→ PROBLEM TO WORK ON
Reproduce the patch discussion word for word, everything from "[CI 2/2] drm/xe: re-order" down to "of the task.".

→ DOCUMENT SECTION
-=-=-
[CI 2/2] drm/xe: re-order lmem init check and wait for initialization to complete

Riana Tauro riana.tauro at intel.com
Wed Apr 10 12:08:19 UTC 2024



On 4/9/2024 3:15 AM, Rodrigo Vivi wrote:
> On Thu, Mar 28, 2024 at 11:32:57AM +0530, Riana Tauro wrote:
>> Lmem init check should be done only after pcode initialization
>> status is complete. Move lmem init check after pcode status
>> check. Also wait for a short while after pcode status check
>> to allow completion of the task.
>>
>> Failing to do so, can lead to aborting the module load
>> leaving the system unusable. Wait until the lmem initialization
>> is complete within a timeout (60s) or till the user aborts.
-=-=-
→ DATASET

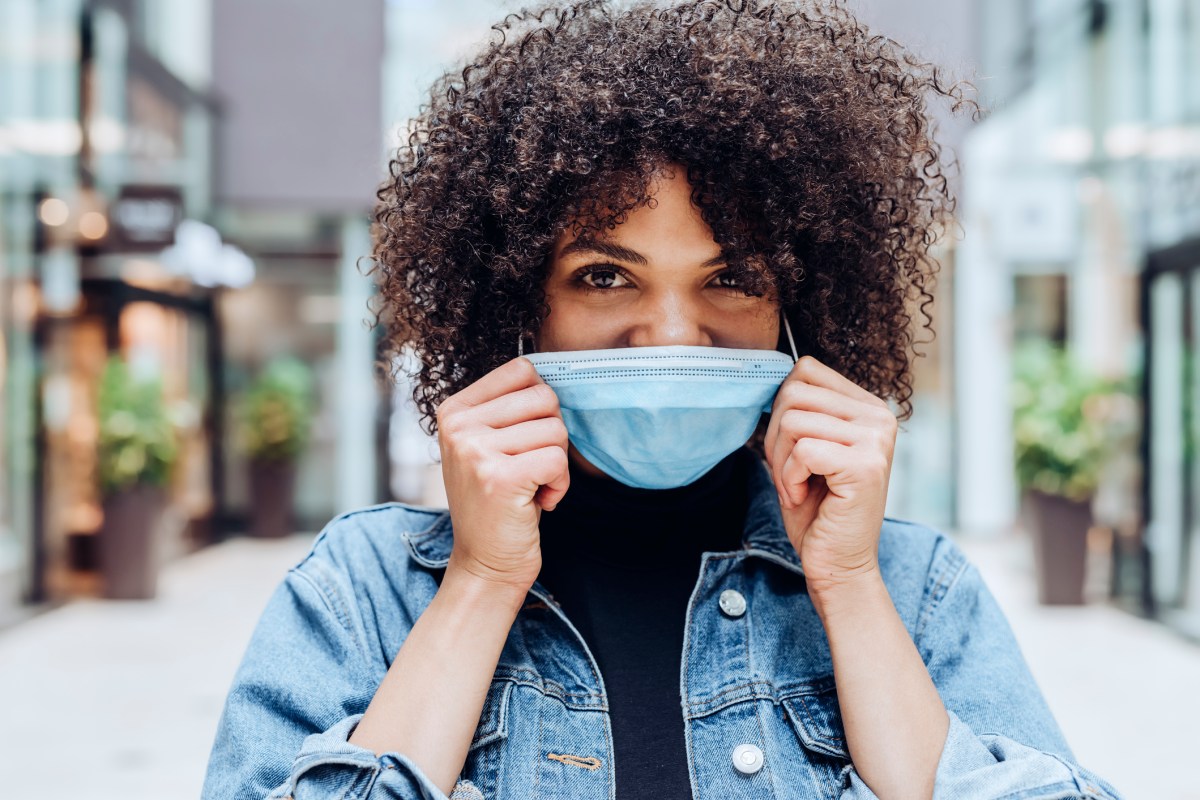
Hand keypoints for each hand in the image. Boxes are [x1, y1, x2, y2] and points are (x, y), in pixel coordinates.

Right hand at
-=-=-
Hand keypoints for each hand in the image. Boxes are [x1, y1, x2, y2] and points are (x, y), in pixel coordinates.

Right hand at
-=-=-
→ OUTPUT FOR THIS EXERCISE
[CI 2/2] drm/xe: re-order lmem init check and wait for initialization to complete

Riana Tauro riana.tauro at intel.com
Wed Apr 10 12:08:19 UTC 2024



On 4/9/2024 3:15 AM, Rodrigo Vivi wrote:
> On Thu, Mar 28, 2024 at 11:32:57AM +0530, Riana Tauro wrote:
>> Lmem init check should be done only after pcode initialization
>> status is complete. Move lmem init check after pcode status
>> check. Also wait for a short while after pcode status check
>> to allow completion of the task.